One limitation of the settlement that critics pointed out is that $18 million divided among 5.5 million people works out to roughly $3.24 per person if everyone filed a claim. The estimated $100 pro rata payment assumed that only a fraction of eligible individuals would actually submit claims, which is typical — most data breach settlements see claim rates in the single digits.

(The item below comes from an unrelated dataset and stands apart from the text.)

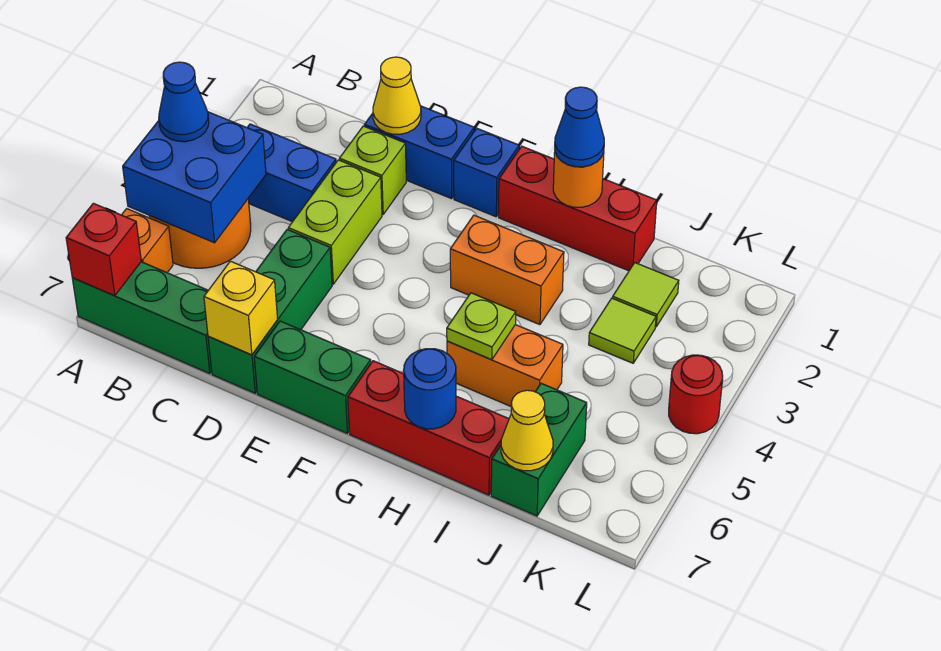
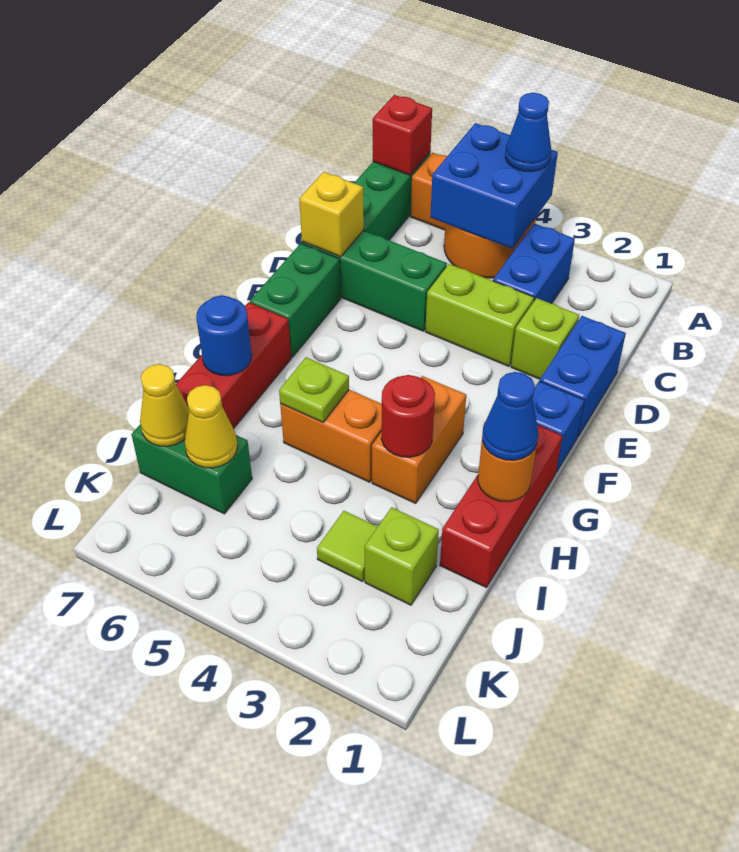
yellow 1x1 cone [373,57,421,134] -> yellow 1x1 cone moved to [184,385,238,468]
orange 1x2 brick [447,325,563,406] -> orange 1x2 brick turned to [280,390,382,482]
lime 1x1 tile [613,263,679,327] -> lime 1x1 brick [364,507,439,605]
red 1x1 round brick [669,355,723,434] -> red 1x1 round brick moved to [381,375,435,457]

Still, the gap between the headline settlement figure and the per-person payout illustrates a recurring tension in data breach litigation: settlements that sound large in aggregate often translate to modest individual recoveries. The real value for many class members may be the two years of medical data monitoring rather than the cash component.

How to Check If the Settlement Has Received Final Approval
The final approval hearing was scheduled for March 3, 2026 at 4:00 p.m. ET before the U.S. District Court for the District of Connecticut, held at the Richard C.
Lee United States Courthouse in New Haven. To check the current status of the settlement — whether final approval was granted, when payments will be distributed, or whether any objections delayed the process — visit the official settlement website at yalenewhavensettlement.com or call the settlement administrator at 1-877-730-7795. Court records for the case, filed as *Yale New Haven Data Incident Litigation*, are also available through the federal court’s PACER system.
Protecting Yourself After a Healthcare Data Breach
Even with the claims deadline passed, affected individuals should take ongoing precautions. Place fraud alerts or credit freezes with all three major credit bureaus — Equifax, Experian, and TransUnion — if you have not already done so. Monitor your explanation of benefits statements from your health insurer for any services you did not receive, which could indicate medical identity theft.
The two years of medical data monitoring included in the settlement provides an additional layer of protection, but it has a finite window. Looking ahead, healthcare data breaches of this magnitude are likely to result in stricter regulatory scrutiny and potentially larger settlement demands. The YNHHS case may set a benchmark for how courts and plaintiffs’ attorneys evaluate future healthcare breach settlements, both in terms of the per-record settlement value and the types of monitoring services offered to affected individuals. If you were part of this breach, stay attentive to your financial and medical records well beyond the monitoring period.